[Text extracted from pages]
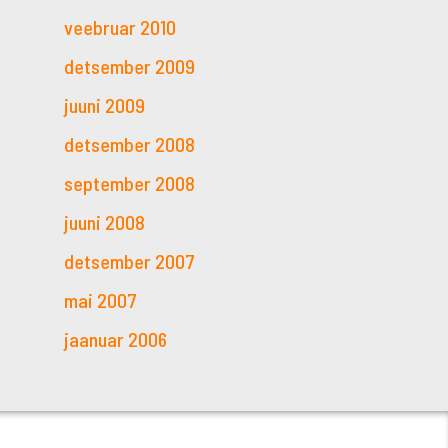
veebruar 2010
detsember 2009
juuni 2009
detsember 2008
september 2008
juuni 2008
detsember 2007
mai 2007
jaanuar 2006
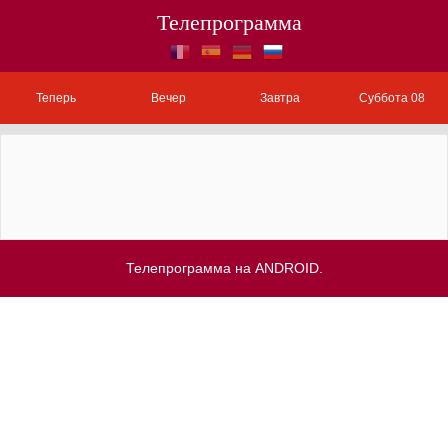
Телепрограмма
Теперь
Вечер
Завтра
Суббота 08
Телепрограмма на ANDROID.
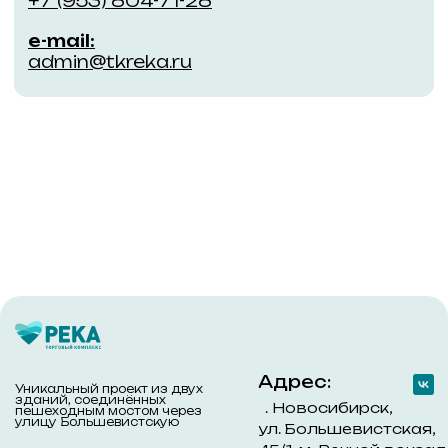
Арендаторам
Новым арендаторам
Действующим арендаторам
Заявка на аренду
Заявка на проведение работ
Обращаем Ваше внимание на то, что данный интернет-сайт
носит исключительно информационный характер и ни при
каких условиях не является публичной офертой,
определяемой положениями ч. 2 ст. 437 Гражданского
кодекса Российской Федерации. Для получения подробной
информации обращайтесь к менеджерам компании с
помощью специальной формы связи на сайте или по
телефону +7 (383) 303-45-60
© 2018–2024 ООО «Река»
Политика конфиденциальности
Разработано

### JOB
Copy each line in the extracted page text above that contains the word "Заявка".

### OUTPUT FOR THIS EXERCISE
Заявка на аренду
Заявка на проведение работ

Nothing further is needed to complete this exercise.